-- WHAT IS NEEDED --
Nothing in the listing should differ in your copy; retype it all exactly.
++++++++++
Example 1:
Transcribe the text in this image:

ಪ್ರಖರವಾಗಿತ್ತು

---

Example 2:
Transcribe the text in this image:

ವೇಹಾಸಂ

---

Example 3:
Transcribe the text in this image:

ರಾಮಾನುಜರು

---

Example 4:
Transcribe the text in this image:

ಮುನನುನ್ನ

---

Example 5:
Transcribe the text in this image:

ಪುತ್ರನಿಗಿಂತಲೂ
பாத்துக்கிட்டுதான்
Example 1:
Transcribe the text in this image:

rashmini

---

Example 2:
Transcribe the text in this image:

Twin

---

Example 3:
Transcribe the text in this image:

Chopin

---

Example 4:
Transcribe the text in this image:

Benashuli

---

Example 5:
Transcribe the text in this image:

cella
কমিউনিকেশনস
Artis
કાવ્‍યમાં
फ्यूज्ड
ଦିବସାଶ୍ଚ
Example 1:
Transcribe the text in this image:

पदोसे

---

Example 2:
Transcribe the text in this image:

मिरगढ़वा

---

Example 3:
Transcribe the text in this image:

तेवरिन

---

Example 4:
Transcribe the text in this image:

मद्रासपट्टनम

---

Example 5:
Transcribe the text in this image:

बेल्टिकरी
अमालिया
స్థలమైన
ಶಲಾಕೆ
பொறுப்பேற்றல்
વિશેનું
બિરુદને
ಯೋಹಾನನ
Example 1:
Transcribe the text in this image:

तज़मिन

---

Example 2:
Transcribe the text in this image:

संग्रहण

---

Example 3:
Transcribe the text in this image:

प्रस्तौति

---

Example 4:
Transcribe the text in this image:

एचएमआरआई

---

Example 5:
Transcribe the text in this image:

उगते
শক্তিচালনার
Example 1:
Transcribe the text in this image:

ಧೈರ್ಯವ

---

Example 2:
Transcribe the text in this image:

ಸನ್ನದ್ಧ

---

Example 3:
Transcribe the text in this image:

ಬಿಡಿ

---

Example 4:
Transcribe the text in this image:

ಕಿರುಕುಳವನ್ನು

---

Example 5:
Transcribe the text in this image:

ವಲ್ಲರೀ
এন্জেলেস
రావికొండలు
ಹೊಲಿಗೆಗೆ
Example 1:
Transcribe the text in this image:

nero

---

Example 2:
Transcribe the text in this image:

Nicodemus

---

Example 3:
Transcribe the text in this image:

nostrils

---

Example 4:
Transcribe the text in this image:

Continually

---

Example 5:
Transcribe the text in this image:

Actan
++++++++++
-- WRITTEN SOLUTION --
Example 1:
Transcribe the text in this image:

ಪ್ರಖರವಾಗಿತ್ತು

---

Example 2:
Transcribe the text in this image:

ವೇಹಾಸಂ

---

Example 3:
Transcribe the text in this image:

ರಾಮಾನುಜರು

---

Example 4:
Transcribe the text in this image:

ಮುನನುನ್ನ

---

Example 5:
Transcribe the text in this image:

ಪುತ್ರನಿಗಿಂತಲೂ
பாத்துக்கிட்டுதான்
Example 1:
Transcribe the text in this image:

rashmini

---

Example 2:
Transcribe the text in this image:

Twin

---

Example 3:
Transcribe the text in this image:

Chopin

---

Example 4:
Transcribe the text in this image:

Benashuli

---

Example 5:
Transcribe the text in this image:

cella
কমিউনিকেশনস
Artis
કાવ્‍યમાં
फ्यूज्ड
ଦିବସାଶ୍ଚ
Example 1:
Transcribe the text in this image:

पदोसे

---

Example 2:
Transcribe the text in this image:

मिरगढ़वा

---

Example 3:
Transcribe the text in this image:

तेवरिन

---

Example 4:
Transcribe the text in this image:

मद्रासपट्टनम

---

Example 5:
Transcribe the text in this image:

बेल्टिकरी
अमालिया
స్థలమైన
ಶಲಾಕೆ
பொறுப்பேற்றல்
વિશેનું
બિરુદને
ಯೋಹಾನನ
Example 1:
Transcribe the text in this image:

तज़मिन

---

Example 2:
Transcribe the text in this image:

संग्रहण

---

Example 3:
Transcribe the text in this image:

प्रस्तौति

---

Example 4:
Transcribe the text in this image:

एचएमआरआई

---

Example 5:
Transcribe the text in this image:

उगते
শক্তিচালনার
Example 1:
Transcribe the text in this image:

ಧೈರ್ಯವ

---

Example 2:
Transcribe the text in this image:

ಸನ್ನದ್ಧ

---

Example 3:
Transcribe the text in this image:

ಬಿಡಿ

---

Example 4:
Transcribe the text in this image:

ಕಿರುಕುಳವನ್ನು

---

Example 5:
Transcribe the text in this image:

ವಲ್ಲರೀ
এন্জেলেস
రావికొండలు
ಹೊಲಿಗೆಗೆ
Example 1:
Transcribe the text in this image:

nero

---

Example 2:
Transcribe the text in this image:

Nicodemus

---

Example 3:
Transcribe the text in this image:

nostrils

---

Example 4:
Transcribe the text in this image:

Continually

---

Example 5:
Transcribe the text in this image:

Actan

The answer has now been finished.